Four to Two Days Out
- Work scenario questions rather than only definition questions.
- For every missed question, classify the miss: concept, wording, scenario clue, or rushing.
- Practice explaining why one option is safer or more practical than another.
- Review troubleshooting symptoms and likely root-cause areas.
- Review responsible AI and governance decision points.
- Practice identifying when human approval is required.
- Reduce notes to high-yield decision rules.
Day Before
- Review your weakest three topic areas only.
- Recheck metric definitions and common AI security risks.
- Review RAG vs fine-tuning vs rules one more time.
- Review deployment and rollback flow.
- Avoid cramming exact product limits or unsupported details.
- Prepare exam logistics and rest.
Exam-Day Mental Checklist
Before choosing an answer, ask:
- What is the actual problem: prediction, generation, retrieval, automation, security, or operations?
- What is the highest-risk failure mode?
- Is the issue caused by data, model, infrastructure, network, identity, or process?

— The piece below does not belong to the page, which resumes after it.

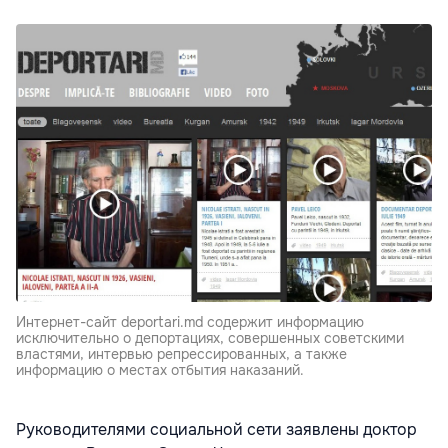
Интернет-сайт deportari.md содержит информацию
исключительно о депортациях, совершенных советскими
властями, интервью репрессированных, а также
информацию о местах отбытия наказаний.
Руководителями социальной сети заявлены доктор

- Does the option protect sensitive data and enforce least privilege?
- Does the option include monitoring, rollback, or human review when needed?
- Is a simpler non-AI solution more appropriate?
Practical Next Step
Use this Exam Blueprint as a gap analysis. Mark each checkbox as ready, needs review, or needs practice. Then focus practice on scenario questions that force you to choose between AI design options, security controls, deployment patterns, and troubleshooting paths for the Cisco AI Technical Practitioner (810-110 AITECH) exam.